Centuries before the arrival of the Eleutheran Adventurers and Loyalists, Lucayan Indians made their homes in the Bahamas. Having migrated north from Hispaniola a thousand years ago or more, as many as 40,000 Lucayans are thought to have lived among the Bahamian islands.
The Lucayans were a happy, peaceful people, which makes their brutal end at the hands of Columbus and the Spaniards even more tragic. (More about this in a future post.) Within a quarter century, all 40,000 Bahamian Lucayans had been wiped out, leaving nobody to pass down tales of their lives, customs and traditions.

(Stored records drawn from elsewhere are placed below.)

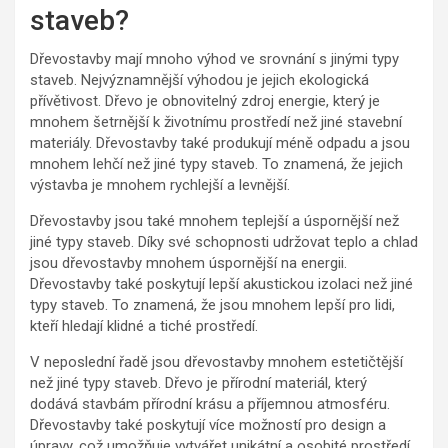
staveb?
Dřevostavby mají mnoho výhod ve srovnání s jinými typy
staveb. Nejvýznamnější výhodou je jejich ekologická
přívětivost. Dřevo je obnovitelný zdroj energie, který je
mnohem šetrnější k životnímu prostředí než jiné stavební
materiály. Dřevostavby také produkují méně odpadu a jsou
mnohem lehčí než jiné typy staveb. To znamená, že jejich
výstavba je mnohem rychlejší a levnější.
Dřevostavby jsou také mnohem teplejší a úspornější než
jiné typy staveb. Díky své schopnosti udržovat teplo a chlad
jsou dřevostavby mnohem úspornější na energii.
Dřevostavby také poskytují lepší akustickou izolaci než jiné
typy staveb. To znamená, že jsou mnohem lepší pro lidi,
kteří hledají klidné a tiché prostředí.
V neposlední řadě jsou dřevostavby mnohem estetičtější
než jiné typy staveb. Dřevo je přírodní materiál, který
dodává stavbám přírodní krásu a příjemnou atmosféru.
Dřevostavby také poskytují více možností pro design a
úpravy, což umožňuje vytvářet unikátní a osobité prostředí.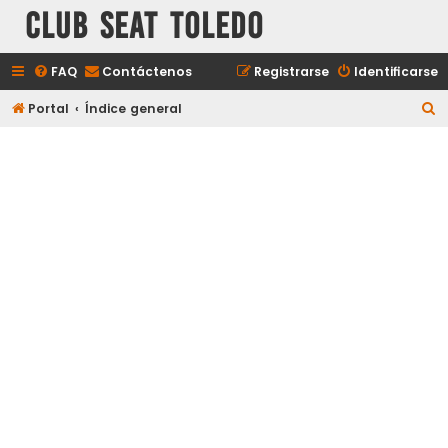
Club Seat Toledo
FAQ
Contáctenos
Registrarse
Identificarse
B
Portal
Índice general
u
s
c
a
r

Other than what Columbus wrote about them in his journal, much of what we know about the Lucayans comes from the bits and pieces they left behind. And though many artifacts – shell and stone tools, shards of pottery, rudimentary wooden seats known as duhos – have been found over the years, relatively few Lucayan remains have been uncovered.
Which makes the recent discovery of two Lucayan gravesites near Clarence Town in Long Island all the more valuable.
The remains appear to be those of an elderly male and an older female, both buried face down. Beneath the older female, a third set of remains, thought to be a younger female relative, have also been found. Scientists are confident the remains are Lucayan because they show signs of cranial flattening, a common Lucayan practice.
To date, most Lucayan remains found in the Bahamas have been located in caves or blue holes. These are the first such remains to be excavated from beach dunes, a discovery that may lead to a deeper understanding of Lucayan life and traditions.
A collection of Lucayan artifacts, many located in the remains of a large village discovered near Bita Bay on Green Turtle Cay, can be viewed at the Albert Lowe Museum.